Unlike with most other software at ACENET, you must load the appropriate environment modules before you submit the job!.

$ module load java/8u45 spark
$ qsub spark-test.sh

Note also the use of the "spark" parallel environment. This environment will grant only whole nodes since Spark, by default, uses all the resources on a given host. Thus you must specify 16, 32, 48 etc. cores at the Placentia, Fundy, and Glooscap clusters and 4,8,12 etc. cores at Mahone. The ./wordcount.py generated.txt wordcounts specifies the Python script and command line arguments to be run with Spark. An example wordcount.py file is given below to help get you started using Spark:

from pyspark import SparkContext,SparkConf
import sys
import os

if len(sys.argv) > 1:
  inputFileName = sys.argv[1]
else:
  inputFileName = "./generated.txt"
assert(os.path.exists(inputFileName))

if len(sys.argv) > 2:
  outputDirectoryName = sys.argv[2]
else:
  outputDirectoryName = "./wordcounts"
assert(not os.path.exists(outputDirectoryName))

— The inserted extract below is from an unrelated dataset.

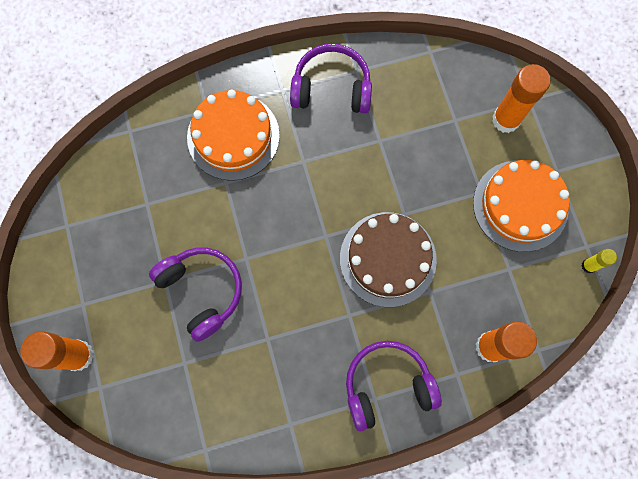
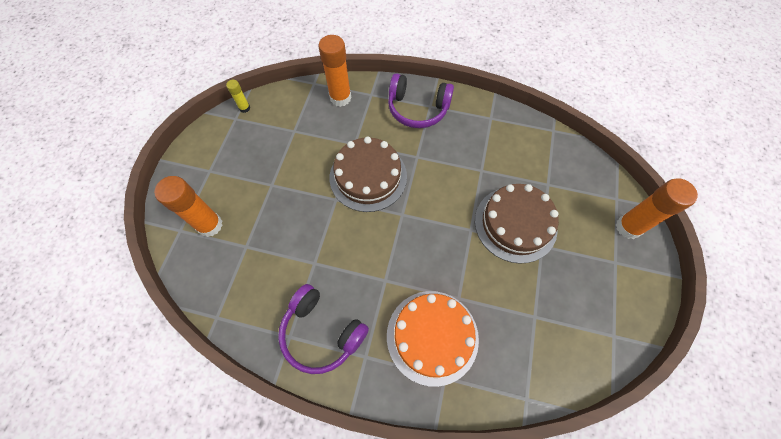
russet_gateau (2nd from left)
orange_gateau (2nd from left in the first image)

conf=SparkConf().setAppName("wordCount")
sc = SparkContext(conf=conf)
file = sc.textFile(inputFileName)
counts = file.flatMap(lambda line: line.split(" ")).map(lambda word: (word, 1)).reduceByKey(lambda a, b: a+b)
counts.saveAsTextFile(outputDirectoryName)

The input file generated.txt to the wordcount.py Spark script is a plain ascii file of text consisting of words separated by spaces on spread over multiple lines.